__Source data__.
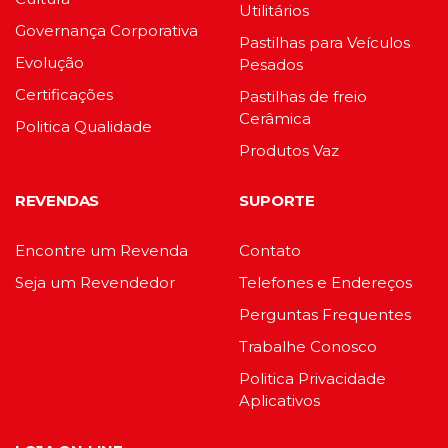
Utilitários
Governança Corporativa
Pastilhas para Veículos
Evolução
Pesados
Certificações
Pastilhas de freio
Cerâmica
Politica Qualidade
Produtos Vaz
REVENDAS
SUPORTE
Encontre um Revenda
Contato
Seja um Revendedor
Telefones e Endereços
Perguntas Frequentes
Trabalhe Conosco
Politica Privacidade
Aplicativos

__What is required__. Repeat all of the entries word for word, but omit the pictures.

__Answer section__.
Utilitários
Governança Corporativa
Pastilhas para Veículos
Evolução
Pesados
Certificações
Pastilhas de freio
Cerâmica
Politica Qualidade
Produtos Vaz
REVENDAS
SUPORTE
Encontre um Revenda
Contato
Seja um Revendedor
Telefones e Endereços
Perguntas Frequentes
Trabalhe Conosco
Politica Privacidade
Aplicativos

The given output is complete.